Would I be better off if I didn’t jump into peeking behind the curtains and used higher level functionality vs putting things together myself? Maybe - but if this is the case than this is a lesson I still haven’t and need to learn. I already have come a long way since watching the first lecture with Jeremy and it is probably hard to imagine what a hopeless theoretician I was back then (especially that going the theory route without practice is the easiest way to go astray, but what else to do as no other resource as far as I know bridges the gap between not knowing and doing as this course).

As is, approaching this as a marathon is the best I can do. Willing to go at this full speed for the next couple of months as I honestly feel I finally am devoting my time to the things that matter, I have a relatively okay-ish handle on learning. If doing so leads to nowhere apart from me learning something I always wanted to learn - which I feel is by far the most likely outcome, then be it.

18 Likes

You’ll be more than ready to tackle part 2 by then!

4 Likes

This is not even close to top 10% and as my data center AKA my parents house gave out (power outage till evening at least) this is likely going to be my final submission :slight_smile:

A simple voting ensemble I somehow remembered reading somewhere about and cooked up quickly in the heat of the battle. 4 models - the best being densenet201 achieving ~0.62 on the LB. Trained only the classifier part :slight_smile:

Above all, despite the relatively poor results, taking part in this felt really good and I had a lot of fun :slight_smile:

Here are the main lessons I learned:

  • Always start with completing a full pass all the way to submission as early as possible. What I mean by this, is that it is extremely crucial to have a bird’s eye view of everything that you will have to deal with.
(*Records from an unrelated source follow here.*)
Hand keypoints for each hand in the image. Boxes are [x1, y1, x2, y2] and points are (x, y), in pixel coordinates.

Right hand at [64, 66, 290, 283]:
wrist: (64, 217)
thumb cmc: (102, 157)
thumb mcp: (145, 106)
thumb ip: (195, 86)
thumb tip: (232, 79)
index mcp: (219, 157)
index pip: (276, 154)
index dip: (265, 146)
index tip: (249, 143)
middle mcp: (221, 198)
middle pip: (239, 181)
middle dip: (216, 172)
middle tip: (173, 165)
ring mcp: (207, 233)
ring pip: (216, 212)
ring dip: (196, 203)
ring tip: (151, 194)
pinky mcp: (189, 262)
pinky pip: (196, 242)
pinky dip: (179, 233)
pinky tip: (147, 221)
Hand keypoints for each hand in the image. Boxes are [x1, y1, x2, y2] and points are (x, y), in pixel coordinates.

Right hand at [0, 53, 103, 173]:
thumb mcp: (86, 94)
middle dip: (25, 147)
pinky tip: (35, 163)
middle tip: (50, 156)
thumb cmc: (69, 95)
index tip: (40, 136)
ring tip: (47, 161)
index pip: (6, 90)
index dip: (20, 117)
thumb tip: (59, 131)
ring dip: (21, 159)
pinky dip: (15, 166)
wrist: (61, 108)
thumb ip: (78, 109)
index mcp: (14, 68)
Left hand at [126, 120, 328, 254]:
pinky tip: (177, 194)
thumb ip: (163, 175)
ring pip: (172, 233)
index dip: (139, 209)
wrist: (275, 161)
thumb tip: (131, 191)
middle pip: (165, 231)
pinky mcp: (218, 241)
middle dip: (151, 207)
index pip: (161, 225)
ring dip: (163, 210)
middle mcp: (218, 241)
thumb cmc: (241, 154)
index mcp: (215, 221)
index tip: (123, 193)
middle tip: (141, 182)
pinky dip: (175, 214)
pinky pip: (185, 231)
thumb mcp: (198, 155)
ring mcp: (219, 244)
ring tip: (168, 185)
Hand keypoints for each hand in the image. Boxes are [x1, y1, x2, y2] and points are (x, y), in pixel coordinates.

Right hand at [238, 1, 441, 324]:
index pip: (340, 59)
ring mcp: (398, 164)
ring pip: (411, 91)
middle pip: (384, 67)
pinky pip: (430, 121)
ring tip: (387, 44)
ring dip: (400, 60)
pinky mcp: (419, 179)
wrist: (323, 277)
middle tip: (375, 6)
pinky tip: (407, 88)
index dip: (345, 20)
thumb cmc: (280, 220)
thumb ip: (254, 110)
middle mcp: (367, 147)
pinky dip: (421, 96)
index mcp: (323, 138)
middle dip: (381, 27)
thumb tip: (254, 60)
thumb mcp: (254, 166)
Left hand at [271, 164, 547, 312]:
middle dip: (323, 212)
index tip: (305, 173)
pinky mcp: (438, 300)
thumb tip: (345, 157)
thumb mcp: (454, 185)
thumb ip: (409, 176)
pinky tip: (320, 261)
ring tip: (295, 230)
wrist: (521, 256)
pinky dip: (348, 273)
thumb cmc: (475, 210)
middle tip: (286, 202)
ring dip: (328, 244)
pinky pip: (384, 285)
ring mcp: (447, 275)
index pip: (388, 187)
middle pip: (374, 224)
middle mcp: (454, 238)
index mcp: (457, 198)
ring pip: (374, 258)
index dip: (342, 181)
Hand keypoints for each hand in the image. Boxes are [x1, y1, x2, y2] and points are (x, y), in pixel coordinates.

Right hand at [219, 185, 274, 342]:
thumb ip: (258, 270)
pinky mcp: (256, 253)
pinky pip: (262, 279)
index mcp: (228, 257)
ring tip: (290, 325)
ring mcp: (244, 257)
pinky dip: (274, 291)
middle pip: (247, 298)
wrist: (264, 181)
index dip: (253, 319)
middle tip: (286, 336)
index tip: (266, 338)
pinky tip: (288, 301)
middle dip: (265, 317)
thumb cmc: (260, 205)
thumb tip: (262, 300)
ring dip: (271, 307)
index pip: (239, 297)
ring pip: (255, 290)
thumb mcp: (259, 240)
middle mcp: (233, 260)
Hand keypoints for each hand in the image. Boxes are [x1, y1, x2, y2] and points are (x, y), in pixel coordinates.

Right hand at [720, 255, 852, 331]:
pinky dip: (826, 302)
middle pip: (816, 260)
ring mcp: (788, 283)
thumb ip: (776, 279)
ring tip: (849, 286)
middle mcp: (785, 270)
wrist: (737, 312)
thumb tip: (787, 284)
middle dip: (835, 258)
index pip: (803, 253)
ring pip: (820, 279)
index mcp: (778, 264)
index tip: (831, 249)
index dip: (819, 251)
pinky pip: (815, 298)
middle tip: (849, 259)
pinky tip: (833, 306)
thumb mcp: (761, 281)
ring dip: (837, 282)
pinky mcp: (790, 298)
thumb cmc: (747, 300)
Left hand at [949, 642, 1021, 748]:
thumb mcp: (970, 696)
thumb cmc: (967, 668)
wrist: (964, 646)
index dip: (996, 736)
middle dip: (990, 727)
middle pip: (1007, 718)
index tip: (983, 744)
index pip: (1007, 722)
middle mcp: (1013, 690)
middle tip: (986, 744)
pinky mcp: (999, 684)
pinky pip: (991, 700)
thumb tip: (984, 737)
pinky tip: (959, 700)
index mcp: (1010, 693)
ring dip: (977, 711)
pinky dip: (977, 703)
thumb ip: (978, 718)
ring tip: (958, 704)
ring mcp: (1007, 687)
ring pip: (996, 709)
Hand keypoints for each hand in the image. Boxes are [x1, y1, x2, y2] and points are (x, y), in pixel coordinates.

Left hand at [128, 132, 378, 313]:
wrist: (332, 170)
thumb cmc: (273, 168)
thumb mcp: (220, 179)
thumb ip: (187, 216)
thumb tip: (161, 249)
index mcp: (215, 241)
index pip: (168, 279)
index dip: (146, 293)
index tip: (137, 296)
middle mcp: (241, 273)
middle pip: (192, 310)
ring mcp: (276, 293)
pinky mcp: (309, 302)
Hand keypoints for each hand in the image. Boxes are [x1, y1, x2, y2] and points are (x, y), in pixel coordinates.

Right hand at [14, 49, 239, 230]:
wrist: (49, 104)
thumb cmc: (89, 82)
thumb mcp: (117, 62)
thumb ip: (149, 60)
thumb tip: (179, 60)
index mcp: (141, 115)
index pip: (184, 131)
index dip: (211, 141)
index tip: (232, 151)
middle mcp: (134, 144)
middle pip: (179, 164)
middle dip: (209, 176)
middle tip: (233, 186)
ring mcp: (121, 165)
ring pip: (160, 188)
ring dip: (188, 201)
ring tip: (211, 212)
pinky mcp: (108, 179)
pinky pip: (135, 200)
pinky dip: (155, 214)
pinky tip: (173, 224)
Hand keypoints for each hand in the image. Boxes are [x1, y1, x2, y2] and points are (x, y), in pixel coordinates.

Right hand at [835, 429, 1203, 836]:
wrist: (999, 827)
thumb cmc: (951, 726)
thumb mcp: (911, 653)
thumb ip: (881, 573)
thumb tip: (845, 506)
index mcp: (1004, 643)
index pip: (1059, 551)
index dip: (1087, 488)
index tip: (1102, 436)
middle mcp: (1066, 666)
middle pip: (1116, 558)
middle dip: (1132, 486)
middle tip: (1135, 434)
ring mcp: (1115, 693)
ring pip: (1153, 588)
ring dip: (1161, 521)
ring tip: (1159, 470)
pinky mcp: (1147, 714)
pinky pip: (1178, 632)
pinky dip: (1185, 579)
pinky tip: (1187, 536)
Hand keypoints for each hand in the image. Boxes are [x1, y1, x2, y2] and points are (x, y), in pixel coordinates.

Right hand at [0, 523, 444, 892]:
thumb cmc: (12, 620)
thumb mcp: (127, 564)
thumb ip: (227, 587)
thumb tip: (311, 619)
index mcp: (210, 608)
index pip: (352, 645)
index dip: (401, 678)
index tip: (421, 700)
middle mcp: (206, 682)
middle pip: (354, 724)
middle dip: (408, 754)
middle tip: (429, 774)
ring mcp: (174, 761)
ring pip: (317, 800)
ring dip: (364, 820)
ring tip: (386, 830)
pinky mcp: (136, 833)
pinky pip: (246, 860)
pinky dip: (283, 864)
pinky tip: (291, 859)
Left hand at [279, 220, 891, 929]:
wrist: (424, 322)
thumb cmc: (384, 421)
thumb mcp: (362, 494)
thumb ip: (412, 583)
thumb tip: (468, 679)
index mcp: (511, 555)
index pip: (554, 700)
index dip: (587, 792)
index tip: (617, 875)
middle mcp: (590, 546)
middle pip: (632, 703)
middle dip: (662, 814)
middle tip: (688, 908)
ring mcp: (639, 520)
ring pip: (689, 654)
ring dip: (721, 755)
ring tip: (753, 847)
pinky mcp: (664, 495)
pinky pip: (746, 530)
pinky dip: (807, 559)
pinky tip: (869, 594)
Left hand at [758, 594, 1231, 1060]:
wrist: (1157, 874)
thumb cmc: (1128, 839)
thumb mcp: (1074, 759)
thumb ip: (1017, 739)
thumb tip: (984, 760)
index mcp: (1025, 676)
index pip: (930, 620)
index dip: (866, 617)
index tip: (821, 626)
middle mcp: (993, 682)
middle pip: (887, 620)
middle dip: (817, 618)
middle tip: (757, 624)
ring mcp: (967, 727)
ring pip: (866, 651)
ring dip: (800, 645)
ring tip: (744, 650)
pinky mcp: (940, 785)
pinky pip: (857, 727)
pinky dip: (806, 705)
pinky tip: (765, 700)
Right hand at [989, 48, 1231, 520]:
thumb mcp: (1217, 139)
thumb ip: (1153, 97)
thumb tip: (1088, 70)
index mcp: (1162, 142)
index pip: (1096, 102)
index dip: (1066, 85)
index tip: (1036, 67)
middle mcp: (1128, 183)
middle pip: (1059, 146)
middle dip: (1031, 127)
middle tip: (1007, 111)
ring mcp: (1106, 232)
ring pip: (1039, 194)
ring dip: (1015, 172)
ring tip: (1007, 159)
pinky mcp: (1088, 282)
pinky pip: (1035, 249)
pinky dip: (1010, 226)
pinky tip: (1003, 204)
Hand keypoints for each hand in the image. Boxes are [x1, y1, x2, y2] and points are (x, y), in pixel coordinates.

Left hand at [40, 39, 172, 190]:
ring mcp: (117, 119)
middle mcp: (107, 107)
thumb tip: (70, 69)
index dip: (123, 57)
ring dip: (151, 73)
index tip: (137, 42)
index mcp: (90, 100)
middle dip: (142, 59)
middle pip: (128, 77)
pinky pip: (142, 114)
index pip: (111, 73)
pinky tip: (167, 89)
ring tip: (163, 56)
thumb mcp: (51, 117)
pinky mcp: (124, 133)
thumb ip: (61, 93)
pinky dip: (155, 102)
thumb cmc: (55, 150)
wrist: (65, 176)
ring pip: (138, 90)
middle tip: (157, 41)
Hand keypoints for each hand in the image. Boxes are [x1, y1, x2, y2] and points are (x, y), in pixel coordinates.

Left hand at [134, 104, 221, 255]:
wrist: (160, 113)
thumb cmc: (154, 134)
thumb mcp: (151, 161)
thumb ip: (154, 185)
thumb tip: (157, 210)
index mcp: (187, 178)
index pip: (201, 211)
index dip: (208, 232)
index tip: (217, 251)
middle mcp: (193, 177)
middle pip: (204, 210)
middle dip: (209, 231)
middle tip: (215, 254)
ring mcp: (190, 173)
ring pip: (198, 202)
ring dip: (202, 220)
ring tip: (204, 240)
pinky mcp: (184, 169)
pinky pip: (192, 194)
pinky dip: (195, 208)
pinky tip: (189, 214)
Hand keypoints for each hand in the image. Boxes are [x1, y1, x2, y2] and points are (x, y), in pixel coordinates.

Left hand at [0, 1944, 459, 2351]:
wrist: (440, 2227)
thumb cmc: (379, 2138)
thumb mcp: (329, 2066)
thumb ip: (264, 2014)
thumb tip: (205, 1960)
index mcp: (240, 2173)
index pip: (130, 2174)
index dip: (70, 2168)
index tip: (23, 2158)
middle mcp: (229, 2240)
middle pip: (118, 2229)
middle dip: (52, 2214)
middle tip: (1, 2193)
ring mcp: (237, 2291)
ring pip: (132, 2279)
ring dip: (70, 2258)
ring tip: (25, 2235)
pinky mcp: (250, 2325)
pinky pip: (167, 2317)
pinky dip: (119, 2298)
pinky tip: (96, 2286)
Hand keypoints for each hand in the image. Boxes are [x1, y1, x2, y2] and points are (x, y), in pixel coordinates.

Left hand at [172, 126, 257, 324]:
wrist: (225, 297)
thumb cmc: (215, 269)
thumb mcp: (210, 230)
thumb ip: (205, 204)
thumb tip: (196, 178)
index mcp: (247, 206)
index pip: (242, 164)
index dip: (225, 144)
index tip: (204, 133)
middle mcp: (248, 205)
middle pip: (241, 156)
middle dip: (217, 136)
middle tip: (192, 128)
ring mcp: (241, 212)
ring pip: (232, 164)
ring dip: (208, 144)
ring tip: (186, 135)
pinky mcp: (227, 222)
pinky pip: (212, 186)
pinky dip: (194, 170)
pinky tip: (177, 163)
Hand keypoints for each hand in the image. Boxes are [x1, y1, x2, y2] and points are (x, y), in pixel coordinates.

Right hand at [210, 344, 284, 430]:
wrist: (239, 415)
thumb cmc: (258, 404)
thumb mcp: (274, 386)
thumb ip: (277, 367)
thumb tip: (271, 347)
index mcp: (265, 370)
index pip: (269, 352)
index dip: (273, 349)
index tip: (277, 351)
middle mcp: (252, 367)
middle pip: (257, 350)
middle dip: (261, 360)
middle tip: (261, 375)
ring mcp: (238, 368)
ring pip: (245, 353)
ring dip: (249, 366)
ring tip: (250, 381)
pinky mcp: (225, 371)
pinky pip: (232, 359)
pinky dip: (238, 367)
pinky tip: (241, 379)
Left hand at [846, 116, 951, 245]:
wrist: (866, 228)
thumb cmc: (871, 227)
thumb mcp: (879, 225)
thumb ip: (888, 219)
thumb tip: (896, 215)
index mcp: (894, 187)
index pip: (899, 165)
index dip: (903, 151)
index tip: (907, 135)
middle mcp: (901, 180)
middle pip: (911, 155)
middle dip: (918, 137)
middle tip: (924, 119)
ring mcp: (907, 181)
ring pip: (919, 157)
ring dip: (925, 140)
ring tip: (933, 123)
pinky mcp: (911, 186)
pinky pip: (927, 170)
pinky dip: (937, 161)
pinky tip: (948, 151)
You cannot assume things - likely this activity will uncover quite a few things you have not anticipated and that might be harder to deal with (or impossible) to deal with effectively if you sink a lot of time into perfecting the earlier stages of the pipeline.
  • It’s all about IO with datasets large relative to your HW. Just reading the 200GB of data of my HDD takes I believe over half an hour! If I ever again work on something this size, I will want to put some serious thought into RAID0, getting an SSD, more RAM, ways to preprocess the dataset, etc.
  • Frequent the kaggle forums especially for the competition you are taking part in! Such high quality posts in there and a lot of good pointers how to attack a problem!

All in all, I find that working on this was time well spent :slight_smile: But I feel it is important to not lose momentum. Would love to participate in the icebergs or the favorita competition, but the wise choice is probably revisiting collaborative filtering, coding up those RNNs and rewatching lectures :slight_smile: So this is the direction that I will try to point myself in :wink:

12 Likes